COÖPERATION AND CONTROL

January 8, 1918

The assumption of control by the Government over the railroads was certainly necessary. Exactly how far it will go is not evident. At present what has been done is merely to introduce government supervision and control over railroads which are required to combine their operations in flat defiance Of the Sherman Law. In other words, the Government has wisely abandoned the effort to enforce competition among the railroads and has introduced the principle of control over corporative organizations.

The Attorney-General has just announced that he will, for the time being, abandon the suits under the Sherman Law to break up the harvester and steel corporations, because it is not wise to do so during the war. Mr. Culbertson, the able expert on the government tariff board, has announced that the Sherman Law is mischievous in international trade. Mr. Francis Heney, than whom in all the country there is no more determined and efficient enemy of wrongdoing corporations, has stated that the Sherman Law, the so-called Anti-Trust Law, is mischievous in our domestic business and should be repealed. In other words, under the strain of the war the Sherman Law has completely broken down and the Government is not merely conniving at, but encouraging, its violation by many different corporations.

The Sherman Law, or so-called Anti-Trust Law, is just as mischievous in peace as in war. It represents an effort to meet a great evil in the wrong way. As long as corporations claimed complete immunity from government control, the first necessity was to establish the right of the Government to control them. This right and power of the Government was established by the Northern Securities suit, which prevented all the railroads of the country from being united under one corporation which defied government control. The suits against the Standard Oil and Tobacco trusts followed. The Supreme Court decreed that the trusts had been guilty of grave misconduct and should be dissolved, but not a particle of good followed their dissolution. It is evident that the Sherman Law, or so-called Anti-Trust Law, in no way meets the evils of the industrial world. To try to break up corporations because they are big and efficient is either ineffective or mischievous. What is needed is to exercise government control over them, so as to encourage their efficiency and prosperity, but to insure that the efficiency is used in the public interest and that the prosperity is properly passed around.

Merely to repeal the Sherman Law without putting anything in its place would do harm.

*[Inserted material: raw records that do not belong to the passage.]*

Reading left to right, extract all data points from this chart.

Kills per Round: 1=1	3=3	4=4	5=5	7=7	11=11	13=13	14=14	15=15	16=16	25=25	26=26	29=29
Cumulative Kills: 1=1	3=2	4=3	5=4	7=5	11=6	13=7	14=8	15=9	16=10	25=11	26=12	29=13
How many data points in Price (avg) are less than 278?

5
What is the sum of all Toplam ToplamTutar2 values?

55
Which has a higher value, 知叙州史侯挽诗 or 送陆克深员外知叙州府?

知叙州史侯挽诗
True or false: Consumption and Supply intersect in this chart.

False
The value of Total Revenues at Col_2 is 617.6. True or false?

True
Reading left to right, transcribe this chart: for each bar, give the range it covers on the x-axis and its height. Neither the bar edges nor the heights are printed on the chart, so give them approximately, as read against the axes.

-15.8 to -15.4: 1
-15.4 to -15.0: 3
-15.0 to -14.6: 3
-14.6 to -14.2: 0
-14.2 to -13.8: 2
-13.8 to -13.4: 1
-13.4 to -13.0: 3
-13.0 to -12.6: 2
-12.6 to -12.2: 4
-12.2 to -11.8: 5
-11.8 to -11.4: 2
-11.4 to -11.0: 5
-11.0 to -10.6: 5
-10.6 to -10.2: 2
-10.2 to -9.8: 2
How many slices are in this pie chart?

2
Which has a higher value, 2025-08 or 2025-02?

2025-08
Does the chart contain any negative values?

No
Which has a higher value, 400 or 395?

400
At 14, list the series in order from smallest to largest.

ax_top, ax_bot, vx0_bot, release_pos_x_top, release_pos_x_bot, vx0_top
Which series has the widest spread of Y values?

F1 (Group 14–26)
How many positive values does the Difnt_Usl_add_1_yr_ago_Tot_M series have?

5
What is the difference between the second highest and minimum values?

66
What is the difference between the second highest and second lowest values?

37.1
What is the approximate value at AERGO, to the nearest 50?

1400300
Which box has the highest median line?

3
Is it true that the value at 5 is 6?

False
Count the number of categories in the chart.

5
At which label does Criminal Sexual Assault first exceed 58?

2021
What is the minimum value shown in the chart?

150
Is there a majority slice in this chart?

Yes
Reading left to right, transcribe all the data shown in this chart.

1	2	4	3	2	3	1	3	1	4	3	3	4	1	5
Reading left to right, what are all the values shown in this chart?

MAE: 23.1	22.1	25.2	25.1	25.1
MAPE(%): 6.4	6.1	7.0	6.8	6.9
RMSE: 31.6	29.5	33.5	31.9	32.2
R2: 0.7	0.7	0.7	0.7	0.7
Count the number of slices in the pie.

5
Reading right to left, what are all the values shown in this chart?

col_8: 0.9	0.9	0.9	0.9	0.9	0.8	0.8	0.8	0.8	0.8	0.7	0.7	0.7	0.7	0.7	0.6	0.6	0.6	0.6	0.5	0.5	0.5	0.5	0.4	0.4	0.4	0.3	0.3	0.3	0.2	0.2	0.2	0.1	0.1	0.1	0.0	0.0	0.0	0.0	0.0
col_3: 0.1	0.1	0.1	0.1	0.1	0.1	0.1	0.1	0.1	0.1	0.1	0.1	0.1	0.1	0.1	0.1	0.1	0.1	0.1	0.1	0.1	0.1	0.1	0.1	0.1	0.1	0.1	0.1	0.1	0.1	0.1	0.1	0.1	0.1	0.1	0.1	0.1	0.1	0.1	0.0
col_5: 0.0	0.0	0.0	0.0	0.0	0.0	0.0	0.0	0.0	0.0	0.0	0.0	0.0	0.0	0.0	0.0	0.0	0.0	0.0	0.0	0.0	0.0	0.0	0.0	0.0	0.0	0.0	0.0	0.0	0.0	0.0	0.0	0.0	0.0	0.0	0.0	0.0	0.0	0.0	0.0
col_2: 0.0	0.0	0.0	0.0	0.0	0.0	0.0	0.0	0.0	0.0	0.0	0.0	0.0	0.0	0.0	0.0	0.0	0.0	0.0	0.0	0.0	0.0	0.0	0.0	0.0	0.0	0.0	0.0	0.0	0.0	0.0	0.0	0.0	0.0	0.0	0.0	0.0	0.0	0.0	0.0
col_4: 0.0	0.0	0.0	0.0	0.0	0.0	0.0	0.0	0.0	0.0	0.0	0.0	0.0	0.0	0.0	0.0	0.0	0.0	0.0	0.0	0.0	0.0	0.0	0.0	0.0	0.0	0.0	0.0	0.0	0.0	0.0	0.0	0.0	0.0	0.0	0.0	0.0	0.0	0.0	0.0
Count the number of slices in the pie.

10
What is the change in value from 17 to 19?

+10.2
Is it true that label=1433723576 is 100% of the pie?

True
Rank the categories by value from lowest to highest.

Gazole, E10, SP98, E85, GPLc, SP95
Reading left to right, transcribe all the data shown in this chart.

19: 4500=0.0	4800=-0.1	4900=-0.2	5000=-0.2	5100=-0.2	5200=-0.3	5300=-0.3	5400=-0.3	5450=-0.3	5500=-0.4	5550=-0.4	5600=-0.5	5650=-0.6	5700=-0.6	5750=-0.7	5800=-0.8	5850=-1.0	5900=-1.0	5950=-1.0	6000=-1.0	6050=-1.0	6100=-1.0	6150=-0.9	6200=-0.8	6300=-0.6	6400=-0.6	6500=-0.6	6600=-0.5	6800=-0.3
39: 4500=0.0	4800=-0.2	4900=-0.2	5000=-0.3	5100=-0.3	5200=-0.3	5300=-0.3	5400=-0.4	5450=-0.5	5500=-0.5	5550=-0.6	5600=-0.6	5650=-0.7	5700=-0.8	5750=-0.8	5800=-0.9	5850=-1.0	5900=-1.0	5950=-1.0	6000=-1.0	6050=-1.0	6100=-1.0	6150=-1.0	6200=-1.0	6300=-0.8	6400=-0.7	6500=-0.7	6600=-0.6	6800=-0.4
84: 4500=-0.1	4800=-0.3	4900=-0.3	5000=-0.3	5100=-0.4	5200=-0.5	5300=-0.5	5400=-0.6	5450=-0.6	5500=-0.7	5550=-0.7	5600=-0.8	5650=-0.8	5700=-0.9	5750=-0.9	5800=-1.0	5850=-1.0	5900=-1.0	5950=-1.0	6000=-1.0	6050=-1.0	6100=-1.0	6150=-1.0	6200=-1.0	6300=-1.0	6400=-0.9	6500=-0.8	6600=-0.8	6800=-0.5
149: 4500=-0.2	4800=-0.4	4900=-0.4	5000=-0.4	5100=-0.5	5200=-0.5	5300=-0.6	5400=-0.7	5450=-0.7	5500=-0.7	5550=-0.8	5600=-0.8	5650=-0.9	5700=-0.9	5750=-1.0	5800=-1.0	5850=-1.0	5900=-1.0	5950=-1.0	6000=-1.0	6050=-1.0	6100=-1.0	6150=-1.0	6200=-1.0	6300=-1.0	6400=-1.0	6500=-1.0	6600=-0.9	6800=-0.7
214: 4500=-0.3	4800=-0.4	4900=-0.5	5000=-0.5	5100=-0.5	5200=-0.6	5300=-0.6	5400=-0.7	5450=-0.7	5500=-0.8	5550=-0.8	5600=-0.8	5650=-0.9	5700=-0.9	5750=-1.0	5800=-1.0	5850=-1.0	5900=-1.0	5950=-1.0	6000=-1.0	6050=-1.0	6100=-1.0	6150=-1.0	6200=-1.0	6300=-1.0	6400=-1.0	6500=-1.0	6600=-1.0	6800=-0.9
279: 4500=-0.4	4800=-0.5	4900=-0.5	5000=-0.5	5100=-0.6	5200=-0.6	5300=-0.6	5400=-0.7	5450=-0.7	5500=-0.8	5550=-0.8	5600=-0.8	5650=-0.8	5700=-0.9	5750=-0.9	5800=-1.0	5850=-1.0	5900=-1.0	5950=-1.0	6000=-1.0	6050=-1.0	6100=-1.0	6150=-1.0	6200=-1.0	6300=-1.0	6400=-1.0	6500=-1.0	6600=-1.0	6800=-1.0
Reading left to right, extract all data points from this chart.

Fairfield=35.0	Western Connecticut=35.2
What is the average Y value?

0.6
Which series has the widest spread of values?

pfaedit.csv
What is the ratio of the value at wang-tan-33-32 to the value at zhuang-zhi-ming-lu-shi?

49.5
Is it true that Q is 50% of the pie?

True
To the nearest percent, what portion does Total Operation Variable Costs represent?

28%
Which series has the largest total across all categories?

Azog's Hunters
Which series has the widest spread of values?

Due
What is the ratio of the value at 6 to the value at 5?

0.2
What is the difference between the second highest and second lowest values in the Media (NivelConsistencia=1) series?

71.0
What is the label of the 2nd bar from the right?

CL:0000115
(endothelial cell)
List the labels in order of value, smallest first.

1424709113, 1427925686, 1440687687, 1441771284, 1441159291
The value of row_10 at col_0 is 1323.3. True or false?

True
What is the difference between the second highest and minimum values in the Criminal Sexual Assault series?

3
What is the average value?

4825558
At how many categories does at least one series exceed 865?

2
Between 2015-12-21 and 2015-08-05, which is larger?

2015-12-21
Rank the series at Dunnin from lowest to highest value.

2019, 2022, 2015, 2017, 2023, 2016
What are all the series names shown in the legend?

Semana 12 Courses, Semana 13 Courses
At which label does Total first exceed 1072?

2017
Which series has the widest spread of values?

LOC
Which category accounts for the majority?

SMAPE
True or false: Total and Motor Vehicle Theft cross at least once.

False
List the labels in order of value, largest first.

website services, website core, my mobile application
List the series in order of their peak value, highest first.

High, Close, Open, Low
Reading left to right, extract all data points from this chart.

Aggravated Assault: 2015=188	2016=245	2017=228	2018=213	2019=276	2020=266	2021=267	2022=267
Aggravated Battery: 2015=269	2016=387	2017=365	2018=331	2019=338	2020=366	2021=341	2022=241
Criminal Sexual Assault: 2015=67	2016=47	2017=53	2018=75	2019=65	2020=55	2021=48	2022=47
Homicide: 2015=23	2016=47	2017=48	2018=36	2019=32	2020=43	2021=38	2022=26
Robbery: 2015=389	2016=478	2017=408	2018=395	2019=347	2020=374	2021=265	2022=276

It should at once be amended or superseded by a law which would in some shape permit and require the issuing of licenses by the Federal Government to corporations doing an interstate or international business. Corporations which did not take out such licenses or comply with the rules of the Government’s administrative board would be subject to the Sherman Law. The others would be under government control and would be encouraged to coöperate and in every way to become prosperous and efficient, the Government guaranteeing by its supervision that the corporations’ prosperity and efficiency were in the public interest.